(Written task A):
In the biography of Marda Vanne, in what year did she gain British citizenship?
(Written task B):
Quote the biography of Marda Vanne from "First phase: South" to "Town Opera House.".

(Selected extract):

▬▬▬

Born in Pretoria as Margaretha van Hulsteyn, to lawyer Sir Willem and Lady van Hulsteyn on September 27, 1896.

She was famously, though briefly, married to future Nationalist Prime Minister J.G. Strijdom (the "Lion of the North"), some years before he entered politics. In 1918, after a period as actress in South Africa, she left South Africa to work in England, only returning , now calling herself Marda Vanne, in 1940.

In London, where she initially studied acting with Elsie Fogerty at the Central School of Dramatic Art in London, she eventually formed a professional and personal partnership with actress Gwen ffrangçon-Davies that lasted until her death in 1970. She and Gwen worked in South Africa during the war years (1940-1946), after which they returned to England. She gained British Citizenship in 1965, though she continued to visit and be involved in South African theatre for many years.

She died 29th April 1970 in England.

Her career and contribution to South African Theatre

First phase: South Africa, 1914-1918

She fell in love with theatre as a young girl, and in spite of the opposition of her parents, became an actress, originally performing under her childhood nickname of Scrappy van Hulsteyn for Stephen Black's company, and making a name for herself in Love and the Hyphen. In the latter years of the war, she joined Leonard Rayne's company for a while, performing under her baptismal name of Margaretha van Hulsteyn). She appeared in a number of plays for the Rayne company, including, A White Man, Kismet, A Royal Divorce, ending with two more Stephen Black plays(Helena's Hope, Ltd and Van Kalabas Does His Bit) in February 1917, and finally an acclaimed major role in Milestones in July 1917 at the Cape Town Opera House.

▬▬▬

(Supplied information):

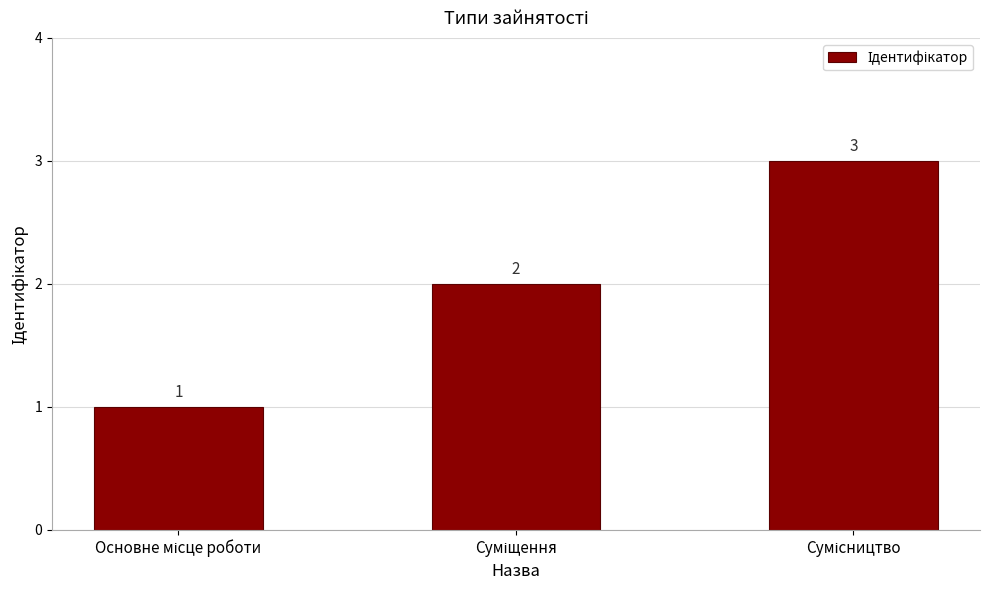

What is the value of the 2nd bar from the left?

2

▬▬▬

(Expected output A):
1965

(Expected output B):
First phase: South Africa, 1914-1918

She fell in love with theatre as a young girl, and in spite of the opposition of her parents, became an actress, originally performing under her childhood nickname of Scrappy van Hulsteyn for Stephen Black's company, and making a name for herself in Love and the Hyphen. In the latter years of the war, she joined Leonard Rayne's company for a while, performing under her baptismal name of Margaretha van Hulsteyn). She appeared in a number of plays for the Rayne company, including, A White Man, Kismet, A Royal Divorce, ending with two more Stephen Black plays(Helena's Hope, Ltd and Van Kalabas Does His Bit) in February 1917, and finally an acclaimed major role in Milestones in July 1917 at the Cape Town Opera House.